Xi emphasised dialogue between the two sides during the meeting with Ma on Wednesday, saying that all issues can be discussed, the Reuters news agency reported.
“External interference cannot stop the historical trend of reunion of the country and family,” Xi said, in comments reported by Taiwanese media.
Beijing views the self-ruled island as a province that must be reunited with mainland China, and it has not ruled out using force to assert its claims to Taiwan.
Taiwan cut off contact with mainland China and established its own government in 1949 after nationalist forces who lost the Chinese Civil War to Mao Zedong’s communists fled there.
Officially known as the Republic of China, Taiwan quickly became an economic powerhouse and an ally of the United States in subsequent years. It is now one of the largest producers of semiconductors, a key component in electronic devices across the world.
No sitting Taiwanese president has ever visited China. Ma is now on his second trip to China after becoming last year the first former Taiwanese president to visit the country.
The visit comes amid growing tensions across the Taiwan Strait. On Wednesday, Xi said both sides of the strait are Chinese.
“There is no rancour that cannot be resolved, no problem that cannot be discussed, and no force that can separate us,” the Chinese president was quoted as saying by Reuters.
Xi had previously said that the unification of China and Taiwan is “inevitable”.
But Western countries have warned China against considering an invasion of Taiwan, and US President Joe Biden has said that Washington would militarily defend the island if it is attacked.
China has conducted military exercises near Taiwan in recent years, including in 2022 in response to a visit by then-US House Speaker Nancy Pelosi to the island.
Ma told Xi on Wednesday that tensions have caused unease for many Taiwanese.
“If there is a war between the two sides, it will be unbearable for the Chinese people,” Ma said, using a term that refers to people who are ethnically Chinese in both countries.
“Chinese on both sides of the strait absolutely have enough wisdom to handle all disputes peacefully and avoid heading into conflict.”
Responding to the talks, Taiwan’s China-policy-making Mainland Affairs Council said it deeply regretted that Ma did not publicly convey the Taiwanese people’s insistence on defending the sovereignty and democratic system of the Republic of China.
It added that Beijing should stop intimidating Taipei and resolve differences with Taiwan through respectful dialogue.
Ma, who served as Taiwan’s president from 2008 to 2016, remains a senior member of Taiwan’s main opposition party the Kuomintang (KMT).
In January, Vice President Lai Ching-te, seen by Beijing as a “dangerous separatist”, won the elections in Taiwan. He will succeed current President Tsai Ing-wen in May.
Biden and Xi held a phone call earlier this month for the first time since November.

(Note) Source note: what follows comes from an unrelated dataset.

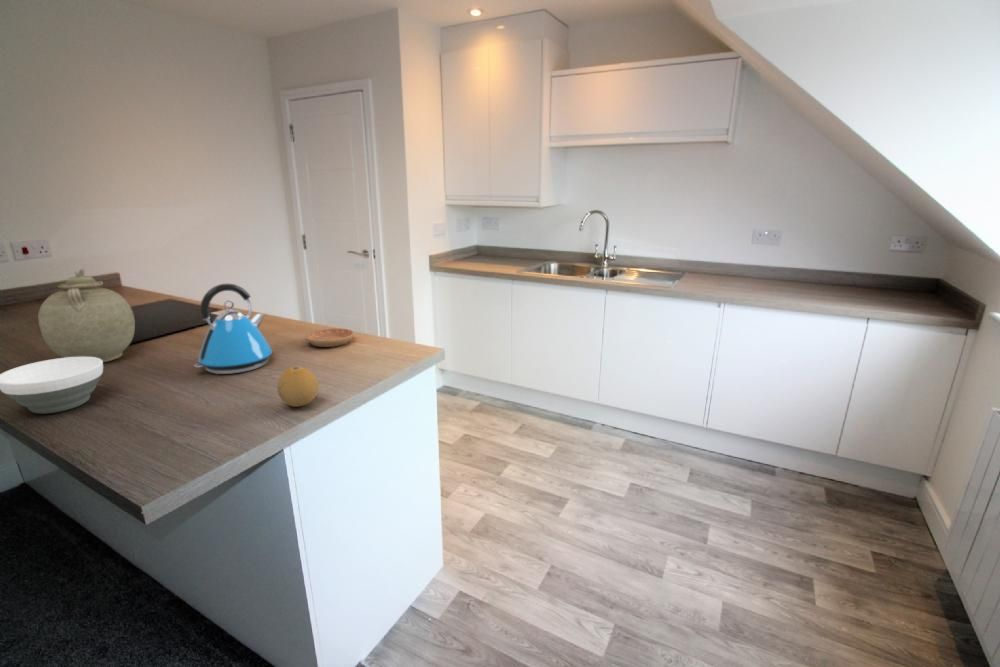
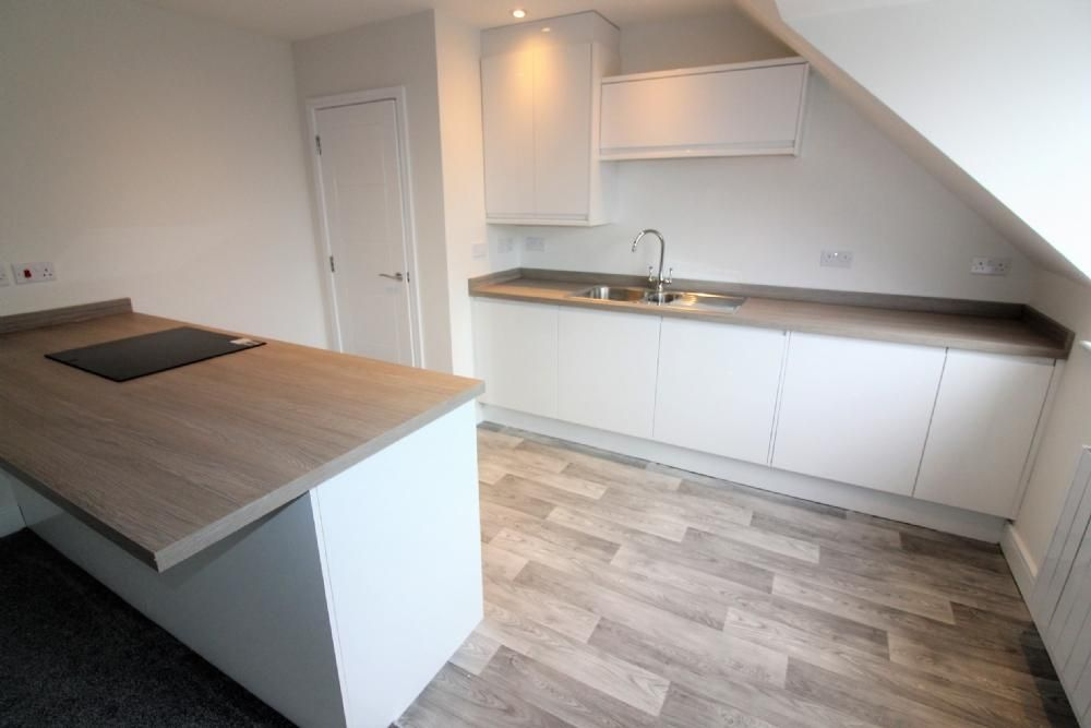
- teapot [37,268,136,363]
- bowl [0,357,104,415]
- kettle [193,283,273,375]
- saucer [304,327,355,348]
- fruit [276,366,320,408]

“This call will be an opportunity for the president to reaffirm the US ‘One China’ policy and reiterate the importance of peace and stability across the Taiwan Strait, especially given the upcoming May presidential inauguration in Taiwan,” a US official told reporters on the condition of anonymity last week.
Washington pursues a “One China” policy that does not recognise Taiwan as an official country despite having close ties to its government.